▶ TEXT PASSAGE
_____

For a given Transformation, you can execute it locally with:

>>> from gufe.protocols import execute_DAG
>>> from pathlib import Path
>>>
>>> transformation = asc.get_transformation(tf_sk)
>>> protocol_dag = transformation.create()
>>>
>>> testdir = Path('transformation-test/')
>>> testdir.mkdir(exist_ok=True)
>>>
>>> protocol_dag_result = execute_DAG(protocol_dag,
>>>                                   shared_basedir=testdir,
>>>                                   scratch_basedir=testdir)
>>>
>>> protocol_result = transformation.gather([protocol_dag_result])
>>> protocol_result.get_estimate()
>>> protocol_result.get_uncertainty()

Note that for some Protocols, your local machine may need to meet certain requirements:

openfe.protocols.openmm_rfe.RelativeHybridTopologyProtocol: NVIDIA GPU if settings.platform == 'CUDA'
NonEquilibriumCyclingProtocol: OpenEye Toolkit license, NVIDIA GPU if settings.platform == 'CUDA'

Re-running errored Tasks¶

If you believe an errored Task is due to a random failure (such as landing on a flaky compute host, or due to inherent stochasticity in the Protocol itself), or due to a systematic failure that has been resolved (such as a misconfigured compute environment, now remediated), you can choose to set that Task's status back to 'waiting'. This will make it eligible for being claimed and executed again, perhaps succesfully.

Given a set of Tasks you wish to set back to 'waiting', you can do:

>>> asc.set_tasks_status(tasks, 'waiting')

Only Tasks with status 'error' or 'running' can be set back to 'waiting'; it is not possible to set Tasks with status 'complete', 'invalid', or 'deleted' back to 'waiting'.

_____

▶ SUPPLIED DATA
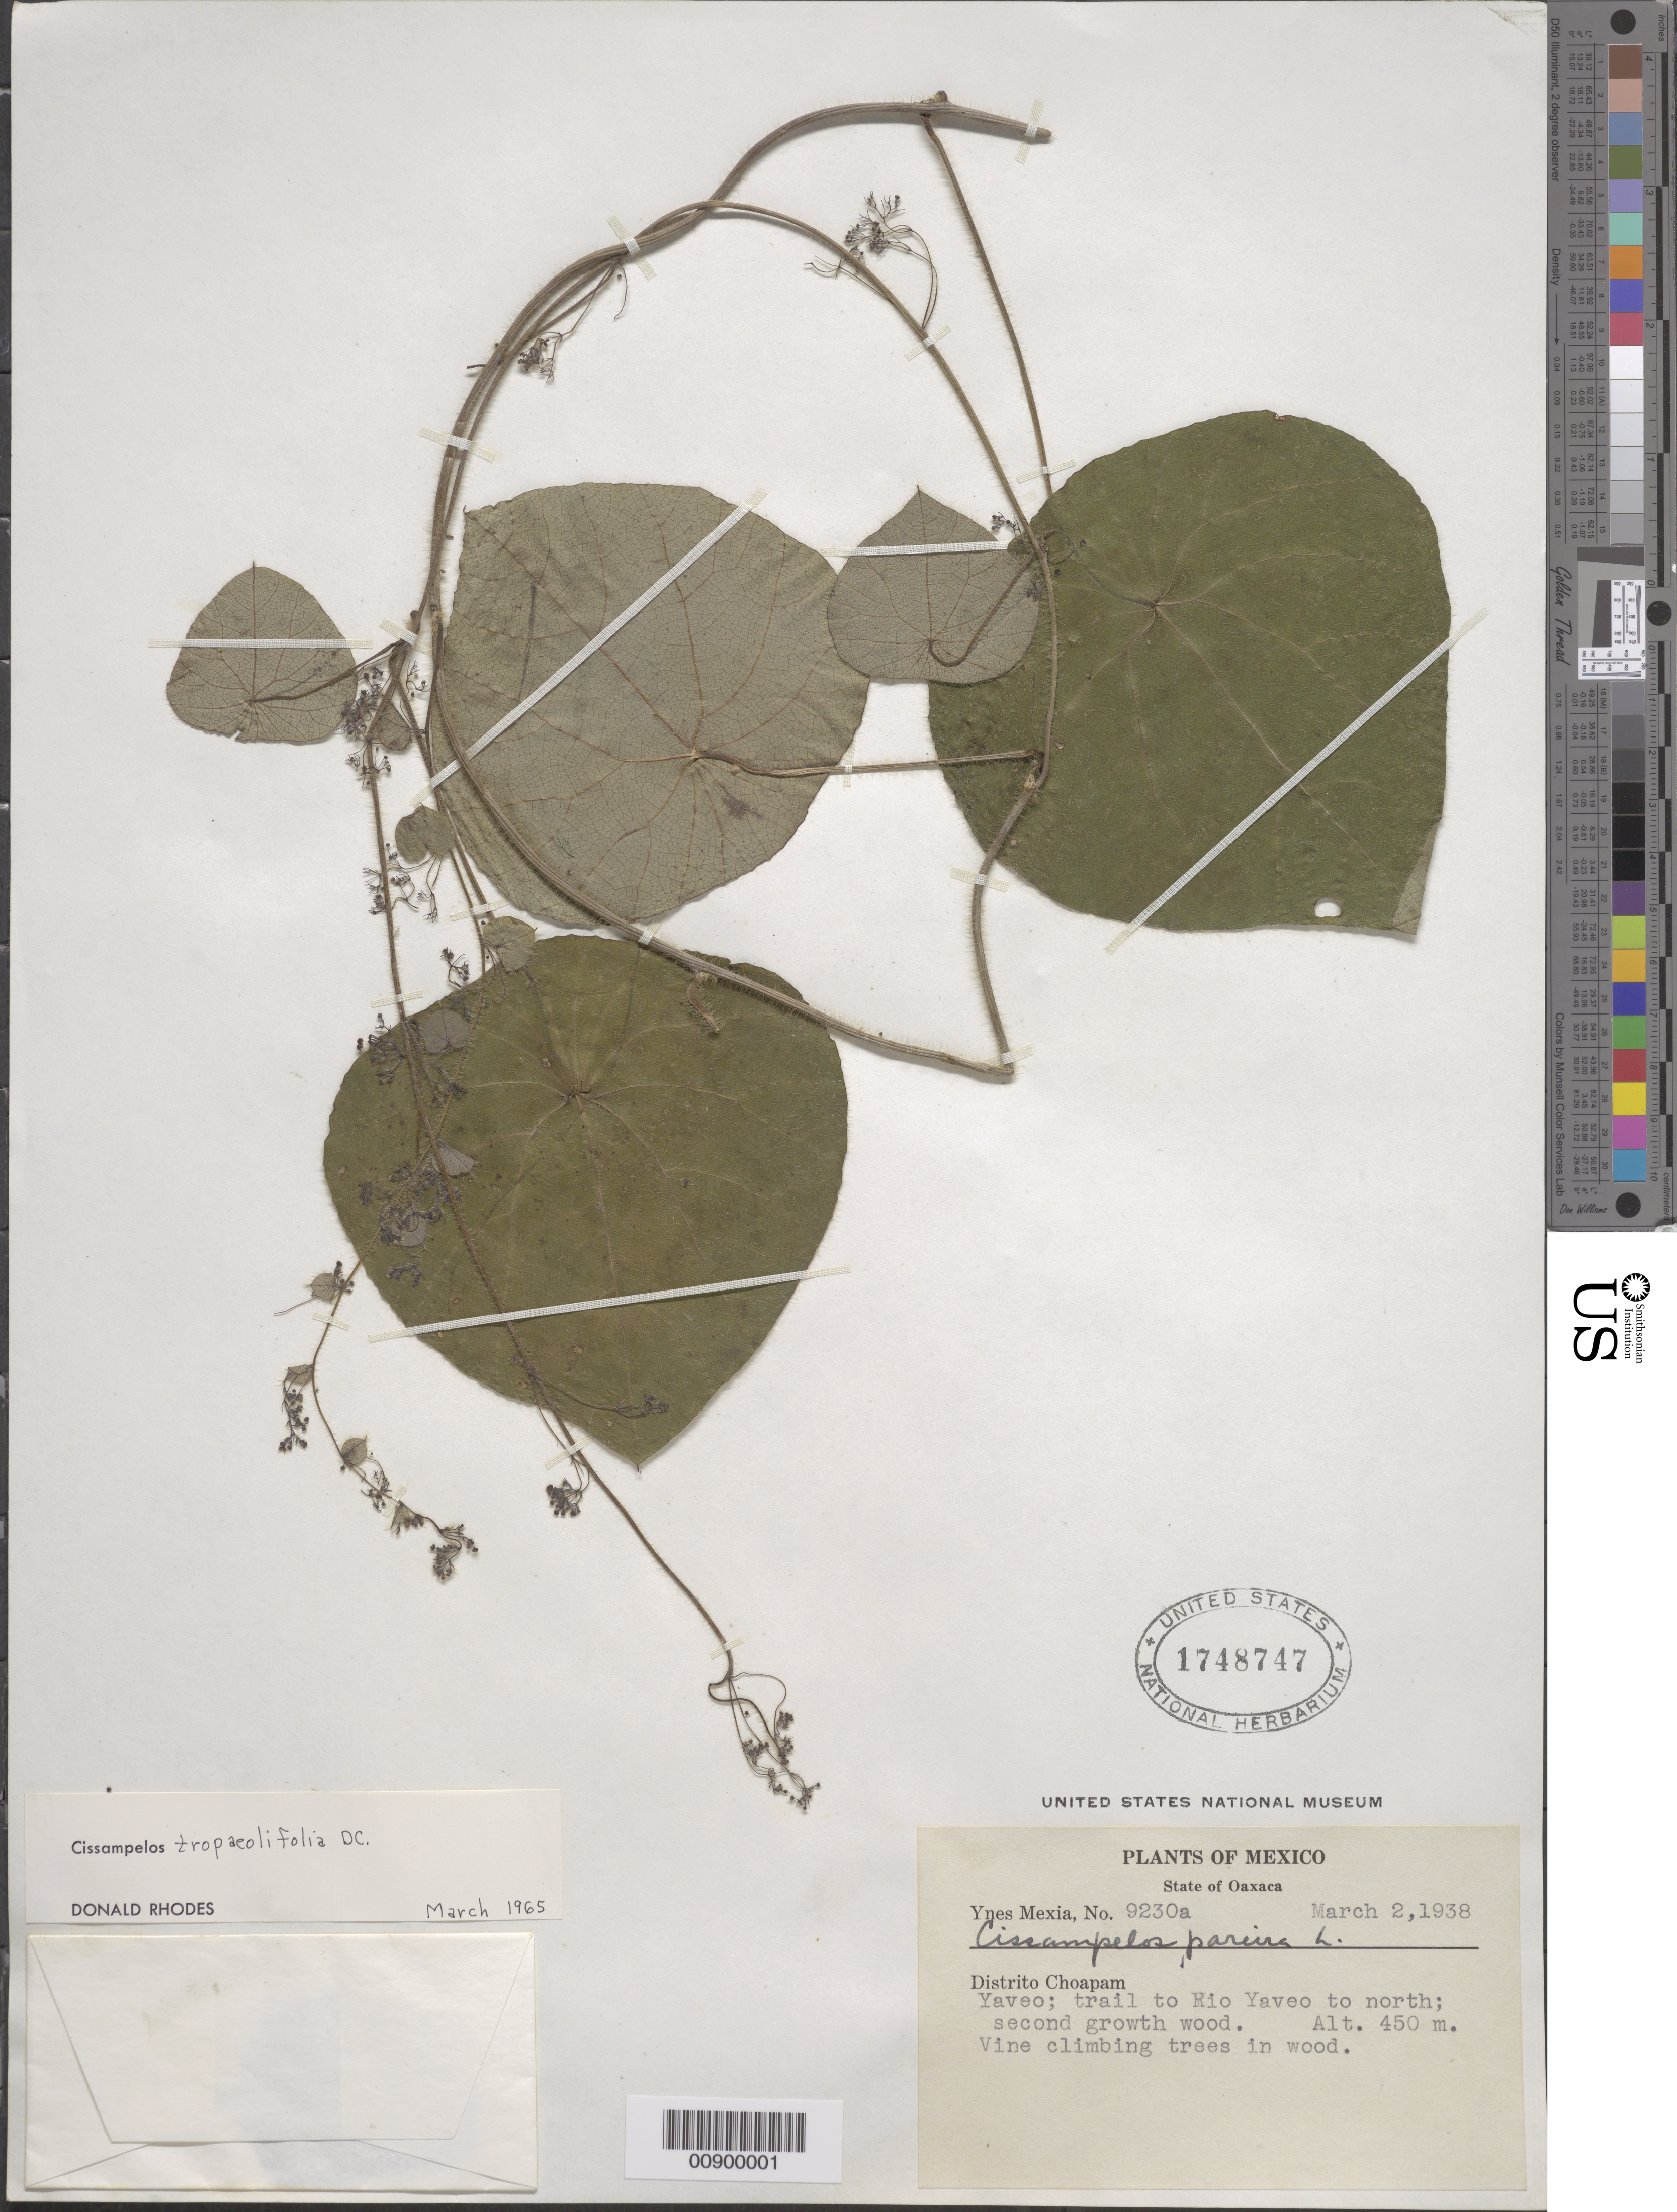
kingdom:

_____

▶ WHAT TO WORK ON
1 – In the documentation excerpt on running and re-running Tasks, which Task statuses can be set back to 'waiting'?
2 – Write the next part of the documentation excerpt on running and re-running Tasks, picking up after its final sentence.

▶ EXERCISE RESULTS
1 – Only Tasks with status 'error' or 'running' can be set back to 'waiting'.

2 –
If you’re feeling confident, you could set all errored Tasks on a given AlchemicalNetwork with:

>>> # first, get all tasks associated with network with status 'error'
>>> tasks = asc.get_network_tasks(an_sk, status='error')
>>>
>>> # set all these tasks to status 'waiting'
>>> asc.set_tasks_status(tasks, 'waiting')
[<ScopedKey('Task-06cb9804356f4af1b472cc0ab689036a-my_org-my_campaign-my_project')>,
 <ScopedKey('Task-129a9e1a893f4c24a6dd3bdcc25957d6-my_org-my_campaign-my_project')>,
 <ScopedKey('Task-157232d7ff794a0985ebce5055e0f336-my_org-my_campaign-my_project')>,
 ...]

Re-running Errored Tasks with Task Restart Patterns¶

Re-running errored Tasks manually for known failure modes (such as those described in the previous section) quickly becomes tedious, especially for large networks. Alternatively, you can add regular expression strings as Task restart patterns to an AlchemicalNetwork. Tasks actioned on that AlchemicalNetwork will be automatically restarted if the Task fails during any part of its execution, provided that an enforcing pattern matches a traceback within the Task's failed ProtocolDAGResult. The number of restarts is controlled by the num_allowed_restarts parameter of the add_task_restart_patterns() method. If a Task is restarted more than num_allowed_restarts times, the Task is canceled on that AlchemicalNetwork and left in an error status.

As an example, if you wanted to rerun any Task that failed with a RuntimeError or a MemoryError and attempt it at most 5 times, you could add the following patterns:

>>> asc.add_task_restart_patterns(an_sk, [r"RuntimeError: .+", r"MemoryError: Unable to allocate \d+ GiB"], 5)

Providing too general a pattern, such as the example above, you may consume compute resources on failures that are unavoidable. On the other hand, an overly strict pattern (such as specifying explicit gufe keys) will likely do nothing. Therefore, it is best to find a balance in your patterns that matches your use case.

Restart patterns enforcing an AlchemicalNetwork can be retrieved with:

>>> asc.get_task_restart_patterns(an_sk)
{"RuntimeError: .+": 5, "MemoryError: Unable to allocate \d+ GiB": 5}

The number of allowed restarts can also be modified:

>>> asc.set_task_restart_patterns_allowed_restarts(an_sk, ["RuntimeError: .+"], 3)
>>> asc.set_task_restart_patterns_allowed_restarts(an_sk, ["MemoryError: Unable to allocate \d+ GiB"], 2)
>>> asc.get_task_restart_patterns(an_sk)
{"RuntimeError: .+": 3, "MemoryError: Unable to allocate \d+ GiB": 2}

Patterns can be removed by specifying the patterns in a list:

>>> asc.remove_task_restart_patterns(an_sk, ["MemoryError: Unable to allocate \d+ GiB"])
>>> asc.get_task_restart_patterns(an_sk)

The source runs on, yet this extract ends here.